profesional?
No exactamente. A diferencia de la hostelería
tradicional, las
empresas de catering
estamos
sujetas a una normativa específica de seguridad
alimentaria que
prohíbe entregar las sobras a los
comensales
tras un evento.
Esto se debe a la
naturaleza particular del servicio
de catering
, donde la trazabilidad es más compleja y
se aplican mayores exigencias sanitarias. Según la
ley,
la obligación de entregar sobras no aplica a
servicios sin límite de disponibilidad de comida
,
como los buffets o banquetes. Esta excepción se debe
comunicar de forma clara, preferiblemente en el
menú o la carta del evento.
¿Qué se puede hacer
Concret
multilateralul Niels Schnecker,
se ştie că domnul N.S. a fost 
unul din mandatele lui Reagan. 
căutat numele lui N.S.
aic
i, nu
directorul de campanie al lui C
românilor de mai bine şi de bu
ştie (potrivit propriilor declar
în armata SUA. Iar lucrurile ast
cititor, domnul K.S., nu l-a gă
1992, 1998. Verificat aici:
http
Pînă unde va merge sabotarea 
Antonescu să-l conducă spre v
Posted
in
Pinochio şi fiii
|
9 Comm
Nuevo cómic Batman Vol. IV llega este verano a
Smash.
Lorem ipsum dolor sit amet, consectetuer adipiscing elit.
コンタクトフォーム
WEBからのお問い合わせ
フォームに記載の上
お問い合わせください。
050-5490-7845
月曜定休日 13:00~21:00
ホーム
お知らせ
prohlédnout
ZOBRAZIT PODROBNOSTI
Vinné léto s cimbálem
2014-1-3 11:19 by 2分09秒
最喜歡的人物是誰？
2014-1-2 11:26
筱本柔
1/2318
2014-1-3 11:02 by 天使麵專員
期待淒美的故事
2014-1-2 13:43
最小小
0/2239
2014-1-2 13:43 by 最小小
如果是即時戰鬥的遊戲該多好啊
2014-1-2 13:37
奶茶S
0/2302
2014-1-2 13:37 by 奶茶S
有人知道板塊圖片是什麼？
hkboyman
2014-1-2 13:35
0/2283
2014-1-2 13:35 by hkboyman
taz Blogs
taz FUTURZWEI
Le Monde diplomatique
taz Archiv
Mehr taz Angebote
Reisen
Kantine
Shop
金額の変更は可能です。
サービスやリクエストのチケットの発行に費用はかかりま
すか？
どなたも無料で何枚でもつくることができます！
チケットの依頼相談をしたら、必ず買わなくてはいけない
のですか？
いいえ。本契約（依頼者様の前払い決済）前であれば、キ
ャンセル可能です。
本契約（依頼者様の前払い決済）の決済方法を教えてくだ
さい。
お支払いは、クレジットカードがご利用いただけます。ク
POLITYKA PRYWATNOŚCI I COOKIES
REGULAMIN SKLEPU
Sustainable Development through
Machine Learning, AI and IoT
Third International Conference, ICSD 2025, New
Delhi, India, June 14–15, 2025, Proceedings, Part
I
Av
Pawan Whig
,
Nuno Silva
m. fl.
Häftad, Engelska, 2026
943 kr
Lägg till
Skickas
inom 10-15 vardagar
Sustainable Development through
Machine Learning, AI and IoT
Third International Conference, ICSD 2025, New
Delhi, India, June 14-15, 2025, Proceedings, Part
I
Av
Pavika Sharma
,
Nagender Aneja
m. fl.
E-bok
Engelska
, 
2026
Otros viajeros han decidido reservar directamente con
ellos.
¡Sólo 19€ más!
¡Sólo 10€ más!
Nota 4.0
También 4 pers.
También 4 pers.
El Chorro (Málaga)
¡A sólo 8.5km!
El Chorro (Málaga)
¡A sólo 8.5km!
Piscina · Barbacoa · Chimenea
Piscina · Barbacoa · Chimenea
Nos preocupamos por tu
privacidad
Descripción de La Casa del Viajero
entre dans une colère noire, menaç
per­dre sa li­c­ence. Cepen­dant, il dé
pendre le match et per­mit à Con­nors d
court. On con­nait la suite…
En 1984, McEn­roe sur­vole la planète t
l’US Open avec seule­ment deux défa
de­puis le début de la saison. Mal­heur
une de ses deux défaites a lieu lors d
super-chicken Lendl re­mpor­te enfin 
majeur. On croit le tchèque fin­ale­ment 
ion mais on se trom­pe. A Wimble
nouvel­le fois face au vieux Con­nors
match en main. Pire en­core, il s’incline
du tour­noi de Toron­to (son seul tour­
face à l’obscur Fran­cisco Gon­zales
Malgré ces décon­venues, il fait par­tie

————

EXERCISE → Extract, without alteration, every line from the beginning of the records through the line containing "naturaleza particular del servicio", including both ends.

SOLUTION TO THIS PROBLEM →
profesional?
No exactamente. A diferencia de la hostelería
tradicional, las
empresas de catering
estamos
sujetas a una normativa específica de seguridad
alimentaria que
prohíbe entregar las sobras a los
comensales
tras un evento.
Esto se debe a la
naturaleza particular del servicio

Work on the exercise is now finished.